改修工事に向けた資金を募るクラウドファンディングの画面。「あきらめない!若の湯117年目の挑戦」と記されている(舞鶴市本)

改修工事に向けた資金を募るクラウドファンディングの画面。「あきらめない!若の湯117年目の挑戦」と記されている(舞鶴市本)

タイル張りの洋風でレトロなたたずまいが特徴的な若の湯

タイル張りの洋風でレトロなたたずまいが特徴的な若の湯

 国の登録有形文化財になっている京都府舞鶴市本の老舗銭湯「若の湯」が、インターネットで改修工事の資金を募るクラウドファンディングを9月末まで行っている。手渡し分も合わせ、18日時点で96人から134万円が集まり、おかみの若井康江さん(67)らは、117年の歴史をつないでいく意欲を新たにしている。

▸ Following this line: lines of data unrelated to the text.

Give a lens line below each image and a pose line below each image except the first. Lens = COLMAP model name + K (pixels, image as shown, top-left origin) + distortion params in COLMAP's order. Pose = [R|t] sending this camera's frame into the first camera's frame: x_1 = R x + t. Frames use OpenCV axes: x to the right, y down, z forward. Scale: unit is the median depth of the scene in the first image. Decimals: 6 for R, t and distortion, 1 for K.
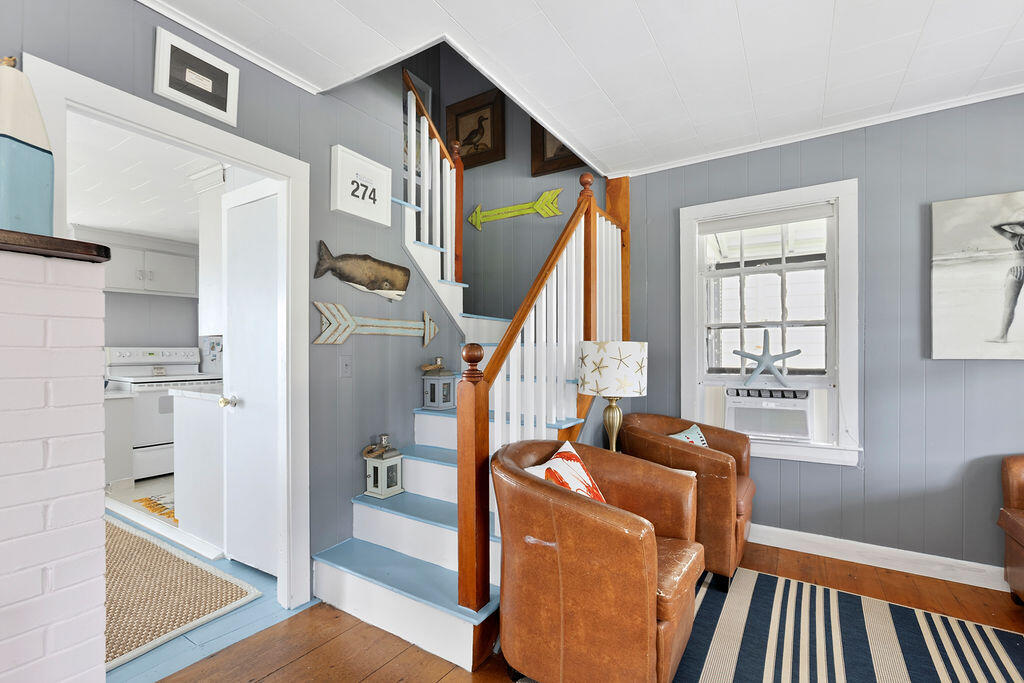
lens RADIAL K [[463.5, 0, 511.3], [0, 463.5, 350.5], [0, 0, 1]] dist [-0.015247, 0.010983]
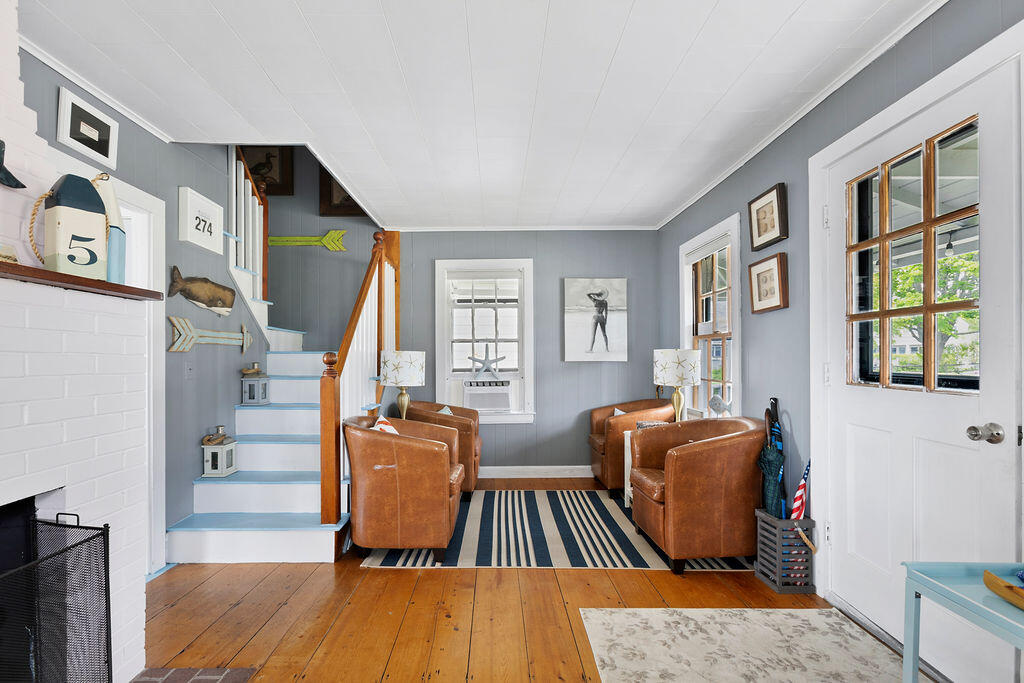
lens RADIAL K [[457.1, 0, 505.7], [0, 457.1, 353.6], [0, 0, 1]] dist [-0.013291, 0.010801]
pose [[0.836593, 0.002875, 0.547817, -0.290134], [0.002387, 0.999958, -0.008893, 0.003417], [-0.547820, 0.008747, 0.836551, -0.399552]]
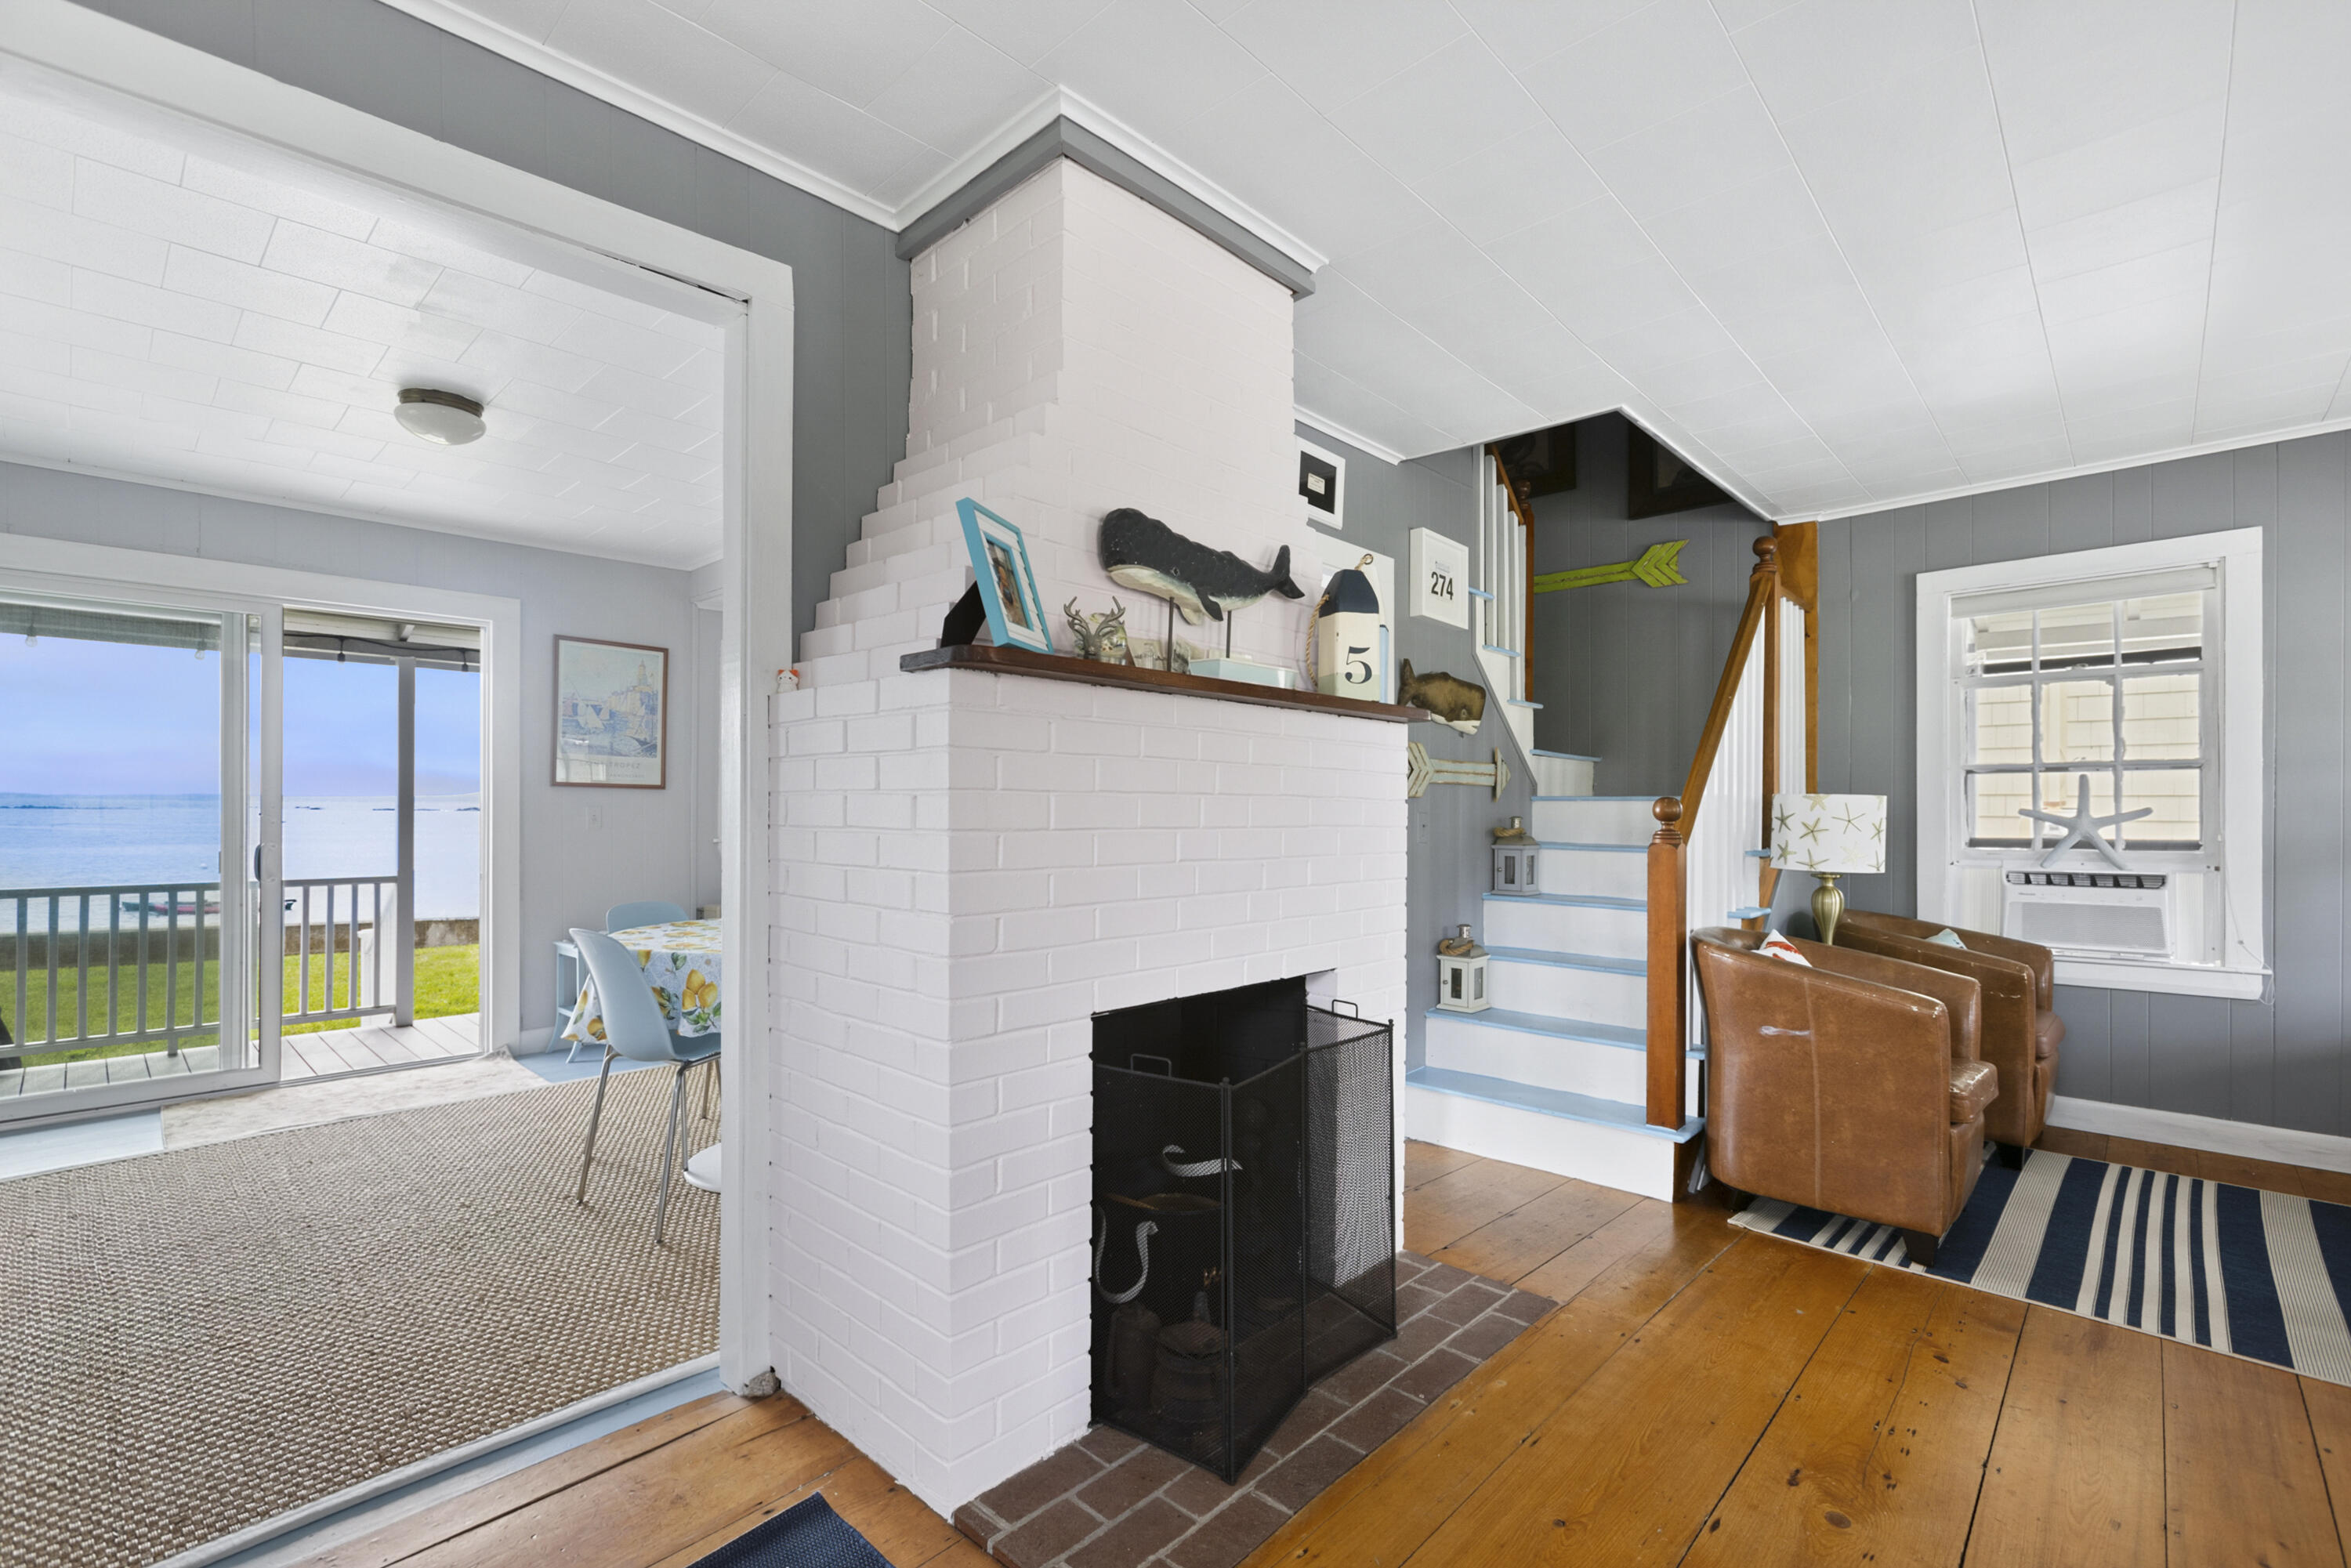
lens RADIAL K [[1049.3, 0, 1161.0], [0, 1049.3, 811.8], [0, 0, 1]] dist [-0.013291, 0.010801]
pose [[0.979697, 0.004711, -0.200427, -0.392366], [-0.004895, 0.999988, -0.000420, 0.010949], [0.200422, 0.001393, 0.979709, -0.640367]]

 若の湯は1903年に創業し、現在の建物は23年に建てられた。洋風の意匠を取り入れた外観が特徴で、2018年に登録有形文化財になった。今年1月から休業し、ボイラー交換などを行って7月に再開したが、雨ざらしになっているバックヤードの壁改修や屋根のふき替え、仮設中のボイラー移動といった工事も必要になっている。

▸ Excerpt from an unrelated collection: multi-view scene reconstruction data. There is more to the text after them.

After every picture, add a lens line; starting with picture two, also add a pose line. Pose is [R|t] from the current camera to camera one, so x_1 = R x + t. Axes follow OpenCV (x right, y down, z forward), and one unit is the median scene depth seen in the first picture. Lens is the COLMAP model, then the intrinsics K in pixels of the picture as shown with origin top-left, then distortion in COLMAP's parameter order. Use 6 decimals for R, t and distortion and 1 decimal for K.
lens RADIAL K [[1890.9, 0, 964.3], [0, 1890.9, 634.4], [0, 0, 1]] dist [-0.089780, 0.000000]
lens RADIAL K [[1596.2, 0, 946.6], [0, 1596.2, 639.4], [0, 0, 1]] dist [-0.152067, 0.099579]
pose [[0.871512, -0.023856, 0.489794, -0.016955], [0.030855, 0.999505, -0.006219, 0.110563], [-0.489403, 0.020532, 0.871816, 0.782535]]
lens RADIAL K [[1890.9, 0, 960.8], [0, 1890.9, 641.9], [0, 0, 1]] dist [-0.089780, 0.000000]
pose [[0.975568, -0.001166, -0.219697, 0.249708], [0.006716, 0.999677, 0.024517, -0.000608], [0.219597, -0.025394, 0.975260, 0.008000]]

 しかし、高齢化や新型コロナウイルスの影響で利用者が減少する中、多額の工事費用の捻出は難しく、費用の一部150万円を賄おうと、若井さんが長女の長野巳奈さん(37)と協力して8月からクラウドファンディングを始めた。

 若井さんらは「皆さんの愛がありがたい。地域コミュニティーの場や自立の場である銭湯を、頑張って続けていくことで恩返ししたい」と寄せられている支援に感謝する。